(Business Lounge – Global News) McDonald’s membukukan pertumbuhan penjualan global yang solid pada kuartal kedua 2025, menandai kebangkitan setelah beberapa periode pertumbuhan yang melambat. Menurut laporan The Wall Street Journal, penjualan di toko yang sama secara global naik 3,8 persen, mengalahkan ekspektasi analis. Di Amerika Serikat, kenaikan sebesar 2,5 persen sebagian besar berasal dari meningkatnya ukuran pembelian per kunjungan, bukan dari lonjakan jumlah pelanggan. Hasil ini menunjukkan bahwa strategi perusahaan untuk menekankan kembali pesan “value” berhasil menarik minat pembeli, meskipun tantangan masih ada di segmen konsumen berpenghasilan rendah.
Fokus McDonald’s pada penawaran hemat menjadi kunci pemulihan. Perusahaan meluncurkan kembali menu McValue dan menghadirkan paket $5 meal deals, menghidupkan kembali Snack Wrap seharga $2,99 setelah sembilan tahun absen, serta memperkuat promosi populer seperti Happy Meal edisi Minecraft Movie yang sukses secara global. Strategi ini tidak hanya menarik pelanggan setia, tetapi juga mendorong peningkatan pembelian dari konsumen berpenghasilan menengah hingga tinggi. Di sisi produk, McDonald’s memperluas pilihan dengan mengembalikan menu seperti McCrispy Chicken Strips dan McWings untuk menjaga variasi penawaran.
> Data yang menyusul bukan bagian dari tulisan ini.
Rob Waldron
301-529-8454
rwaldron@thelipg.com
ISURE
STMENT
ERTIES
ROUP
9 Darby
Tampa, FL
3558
Namun, CEO Chris Kempczinski menegaskan bahwa konsumen berpenghasilan rendah masih tertekan secara signifikan akibat inflasi, kenaikan biaya hidup, dan daya beli yang menurun. Segmen ini mengalami penurunan frekuensi kunjungan, dan kecenderungan beralih ke alternatif yang lebih murah di luar restoran cepat saji menjadi tantangan tersendiri. McDonald’s menyadari bahwa memulihkan kembali pelanggan dari segmen ini merupakan prioritas penting untuk menjaga keseimbangan basis konsumen di masa depan.
Kinerja keuangan kuartal kedua menunjukkan pendapatan naik 5 persen menjadi $6,84 miliar, melampaui perkiraan pasar. Laba per saham yang disesuaikan mencapai $3,19, sementara laba bersih tumbuh 11 persen dibandingkan tahun sebelumnya menjadi sekitar $2,25 miliar. Hasil ini mendorong saham McDonald’s naik lebih dari 3 persen saat laporan keuangan diumumkan. Perusahaan juga memproyeksikan kinerja yang lebih kuat pada paruh kedua 2025, khususnya kuartal keempat, yang akan membandingkan performa dengan periode tahun lalu ketika terjadi gangguan akibat wabah E. coli.
Selain mengandalkan promosi value, McDonald’s menyiapkan ekspansi besar dengan menambah 2.200 restoran secara global. Perluasan ini diharapkan memperkuat jaringan dan meningkatkan pendapatan, terutama di pasar internasional dengan potensi pertumbuhan tinggi. Meski begitu, biaya tenaga kerja dan bahan baku yang masih tinggi menjadi risiko bagi margin keuntungan, sehingga perusahaan harus berhati-hati dalam menyesuaikan harga menu agar tetap kompetitif tanpa mengorbankan volume penjualan.
Pemulihan penjualan ini menunjukkan bahwa strategi harga terjangkau, inovasi produk, dan kampanye pemasaran yang relevan dapat menghidupkan kembali momentum bahkan di tengah tekanan ekonomi. Namun, keberhasilan jangka panjang McDonald’s akan sangat bergantung pada kemampuannya menjangkau kembali konsumen berpenghasilan rendah, mempertahankan loyalitas pelanggan menengah dan atas, serta beradaptasi dengan dinamika biaya dan persaingan di industri restoran cepat saji.